Once these curves were set, giddy I had opened Mathematica for the first time in years messing around in this silly spreadsheet, I assigned arbitrary values to the points system as I also did not feel comfortable with it being linear (the gap between 1- and 4-point Pokemon is indistinguishable when compared to the gap between 15- and 18-point Pokemon, for example), fit it to a quartic function to have enough of a fit without matching my values exactly, and sent it on its way to be multiplied with the previous product. I call this calculation pCV (Points-Adjusted Composite Value), and the curves not considering points CV.

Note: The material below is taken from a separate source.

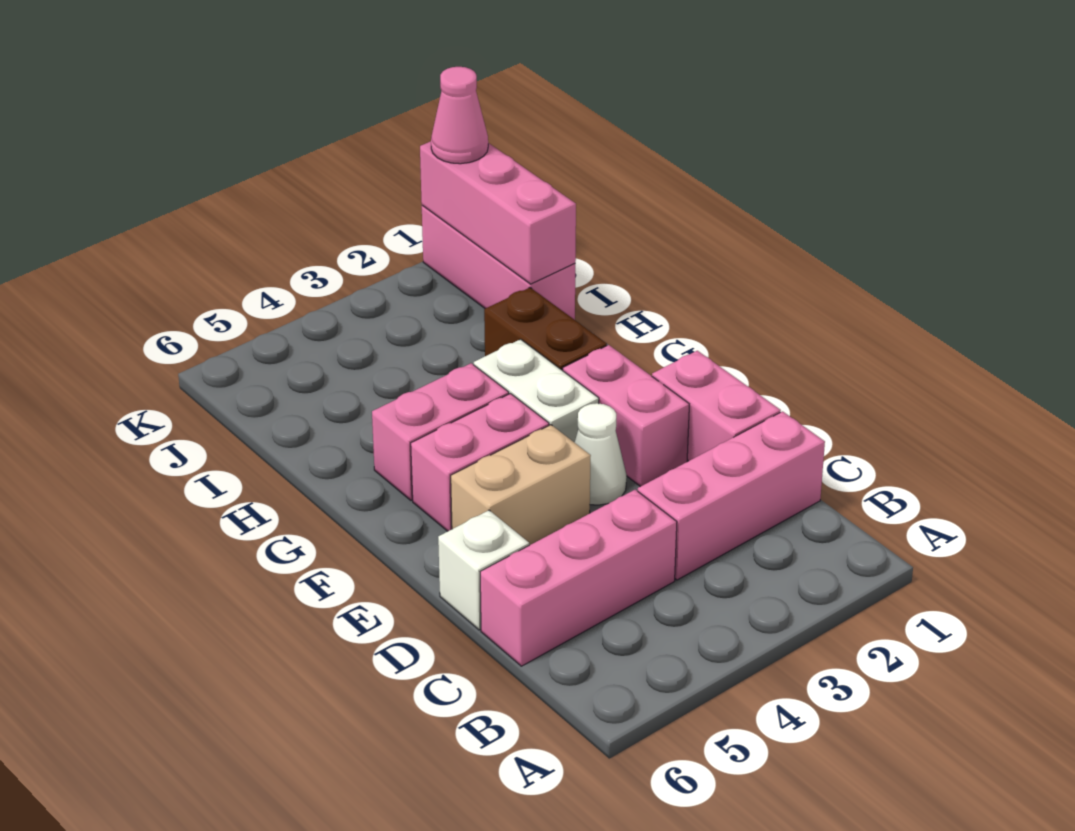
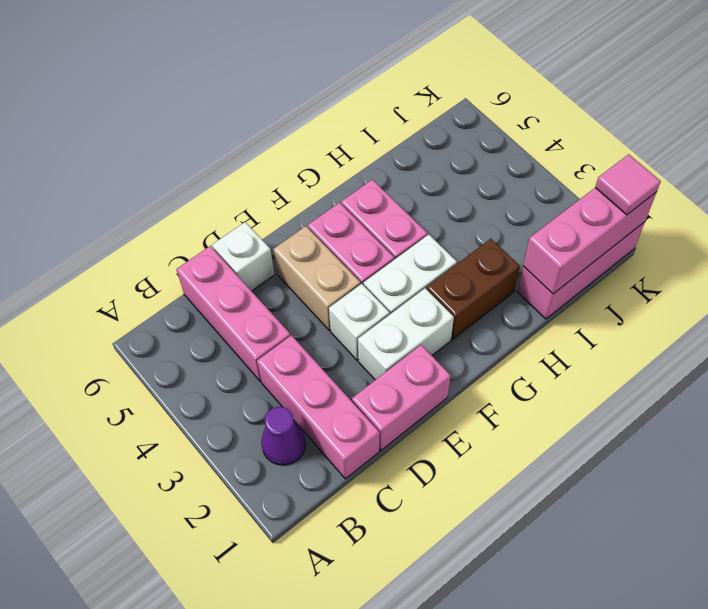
none -> purple 1x1 cone [261,407,306,465]
pink 1x2 brick [563,345,689,487] -> white 1x2 brick [358,288,454,380]
white 1x1 cone [575,403,627,505] -> white 1x1 brick [329,284,390,360]
pink 1x1 cone [431,67,488,164] -> pink 1x1 tile [595,154,661,215]

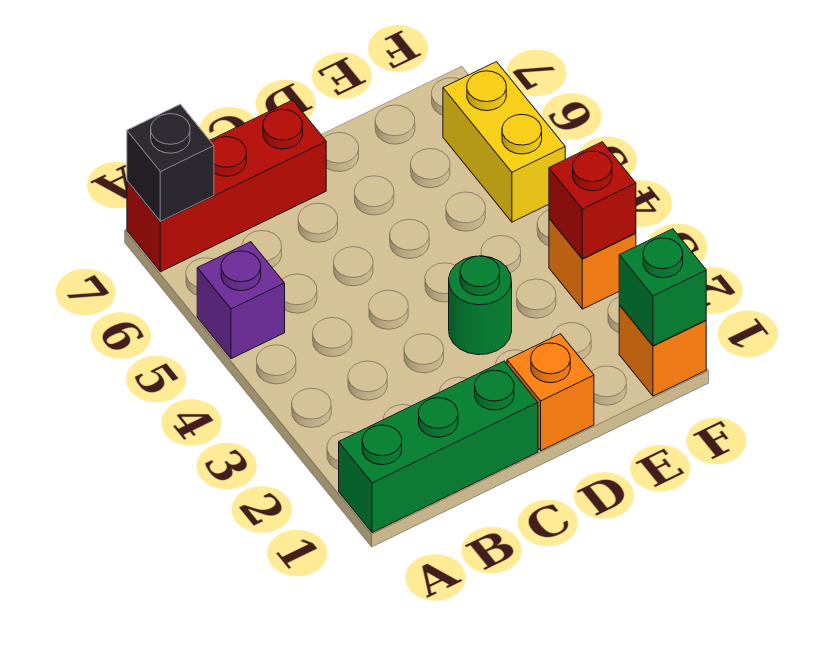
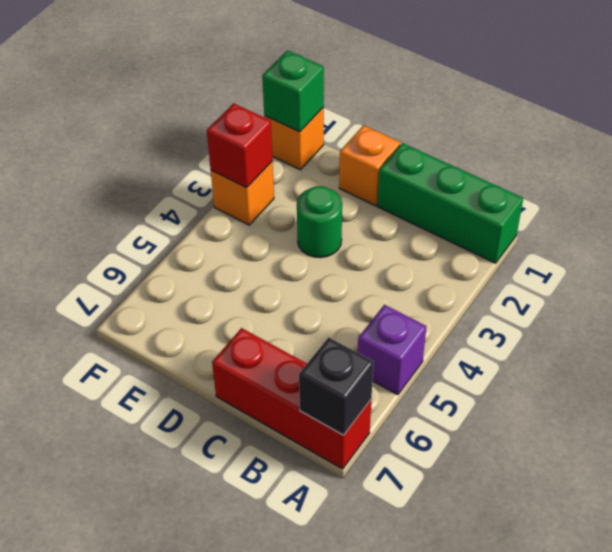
yellow 1x2 brick [443,62,565,222] -> none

All of the functions I talked about above are also normalized so these values don’t fly off into the thousands. They are meant to be compared to averages—which I have set to 10, as mentioned earlier. The accuracy of these calculations is something that I agree with, but I think all four tell an incomplete story that probably won’t ever be completed.

In Conclusion

As I just mentioned, I was absolutely giddy cracking open Mathematica and Wolfram|Alpha for the first time in years. My job is in healthtech data integration, not physics, and as a result I haven’t itched that part of my brain in what feels like a very long time. Granted, it was less than two years ago, and the glorified rock-paper-scissors with mascots that is Pokemon is not physics, but there is something that I deeply appreciate about the complexity of this data the same way that I appreciated the complexity of things like fluid dynamics that were presented to me in college.

Acknowledgments

I’d like to specifically thank the internet users Khaz, LRXC, HClat, Electric, Dazey, and the entire Emerald Open staff for great conversations around the data and analysis, alongside my wonderful poolmates Voidvolta, Davo4, and King Raska that thoroughly beat me by a combined score of 12 Pokemon remaining to zero. I’d also like to thank you! For reading this stream of consciousness. Appreciate it and you!